2018.01.25

【イップスの深層】中根仁が証言
「木塚はイップスを認めずに克服した」

  • 菊地高弘●文 text by Kikuchi Takahiro
  • photo by Kyodo News

連載第12回 イップスの深層~恐怖のイップスに抗い続けた男たち
証言者・中根仁(4)

(前回の記事はこちら)

2003年に現役を引退し、その後はスカウト、打撃コーチなどを務めた中根仁氏 とあるローカル球場での高校野球の試合中――。どこにでもある日常にひびが入ったのは、投球をキャッチした捕手が投手に返球しようとした刹那(せつな)のことだった。

 両ヒザを地面に着けたまま、白球を握った捕手が右手を上げる。ところが、捕手は右腕を振り下ろしながら本来離すべきタイミングでもボールを離せず、そのままバランスを崩して前のめりに倒れてしまった。

 この光景をバックネット裏で見つめていた中根仁は「嫌なものを見てしまった……」と、冷や汗をにじませていた。15年間の選手生活を終えた中根はベイスターズの球団スカウトに転身し、高校野球の視察に訪れていた。現役時代に送球イップスと戦い続けてきた中根にとって、この捕手の挙動は他人事ではなかった。

「プロにもこういうキャッチャーがいましたからね。(返球するため)普通なら左足を前に出して投げるのに、右足を前に出して投げたり、タイミングが定まらなくてホームベースの前まで歩いてしまって『はよ投げぇや!』とヤジられたり……」

 ボールが指から離れない――。これもまた、イップス特有の感覚だろう。中根はこの高校生捕手を目当てに球場を訪れていたが、返球中に倒れ込むシーンを目撃して「プロでは難しいかもしれないな」と感じた。

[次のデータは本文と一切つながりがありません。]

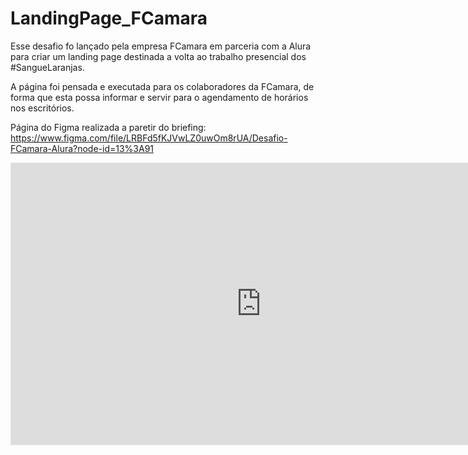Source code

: # LandingPage_FCamara
Esse desafio fo lançado pela empresa FCamara em parceria com a Alura para criar um landing page destinada a volta ao trabalho presencial dos #SangueLaranjas.

A página foi pensada e executada para os colaboradores da FCamara, de forma que esta possa informar e servir para o agendamento de horários nos escritórios.

Página do Figma realizada a paretir do briefing:
https://www.figma.com/file/LRBFd5fKJVwLZ0uwOm8rUA/Desafio-FCamara-Alura?node-id=13%3A91

<iframe style="border: 1px solid rgba(0, 0, 0, 0.1);" width="800" height="450" src="https://www.figma.com/embed?embed_host=share&url=https%3A%2F%2Fwww.figma.com%2Ffile%2FLRBFd5fKJVwLZ0uwOm8rUA%2FDesafio-FCamara-Alura%3Fnode-id%3D13%253A91" allowfullscreen></iframe>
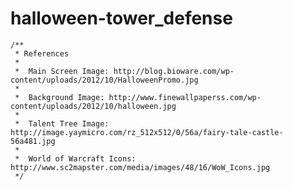 # halloween-tower_defense


	/**
	 * References
	 * 
	 *  Main Screen Image: http://blog.bioware.com/wp-content/uploads/2012/10/HalloweenPromo.jpg
	 *
	 *	Background Image: http://www.finewallpaperss.com/wp-content/uploads/2012/10/halloween.jpg
	 *
	 *	Talent Tree Image: http://image.yaymicro.com/rz_512x512/0/56a/fairy-tale-castle-56a481.jpg
	 *
	 *	World of Warcraft Icons: http://www.sc2mapster.com/media/images/48/16/WoW_Icons.jpg
	 */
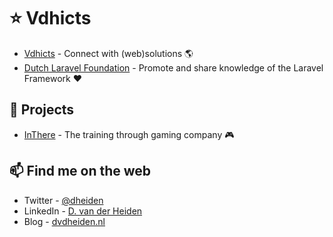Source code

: # :star: Vdhicts

- [Vdhicts](https://www.vdhicts.nl) - Connect with (web)solutions :earth_americas:
- [Dutch Laravel Foundation](https://dutchlaravelfoundation.nl/) - Promote and share knowledge of the Laravel Framework :heart: 

## :file_folder: Projects

- [InThere](https://www.inthere.nl) - The training through gaming company :video_game:

## 📫 Find me on the web

- Twitter - [@dheiden](https://twitter.com/dheiden)
- LinkedIn - [D. van der Heiden](https://www.linkedin.com/in/dvdheiden)
- Blog - [dvdheiden.nl](https://www.dvdheiden.nl)
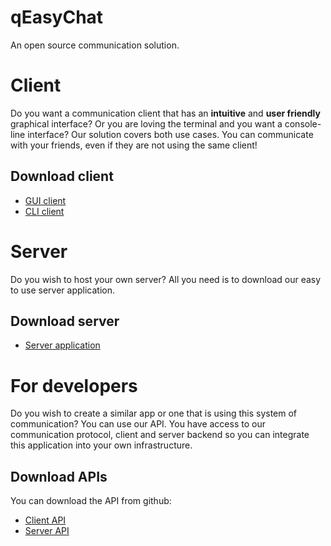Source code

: # qEasyChat
An open source communication solution.

# Client
Do you want a communication client that has an **intuitive** and **user friendly** graphical interface? Or you are loving the terminal and you want a console-line interface? Our solution covers both use cases. You can communicate with your friends, even if they are not using the same client!
## Download client
* [GUI client](https://github.com/qEasyChat/EasyChat-Client-FrontEnd)
* [CLI client](https://github.com/qEasyChat/EasyChat-Client-CLI)

# Server
Do you wish to host your own server? All you need is to download our easy to use server application. 
## Download server
* [Server application](https://github.com/qEasyChat/Easy-Chat-Server-CLI)

# For developers
Do you wish to create a similar app or one that is using this system of communication? You can use our API. You have access to our communication protocol, client and server backend so you can integrate this application into your own infrastructure.

## Download APIs
You can download the API from github:
* [Client API](https://github.com/qEasyChat/Easy-Chat-Client-API)
* [Server API](https://github.com/qEasyChat/Easy-Chat-Server-API)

 中根はこの捕手以外にも、イップスを理由に獲得を見送った選手がいた。

「バッティングが素晴らしい大学生ショートがいてマークしていたのですが、どうもスローイングが危ない。イップスの気(け)がある選手は、ボールの離し方を見るとわかるんです。だいたいフィニッシュで手のひらが『パー』になりますよね」

 自身がイップスを経験しているだけに、無意識のうちに他人のイップスにも敏感になっていた。そんな中根にとって救いになったのは、くだんの高校生捕手がのちにプロ入りし、別のポジションにコンバートされ成功を収めたことだった。

 2年間のスカウト生活を経て、中根はコーチとして現場に復帰する。8年間のコーチ生活でも、さまざまなイップスの選手を見てきた。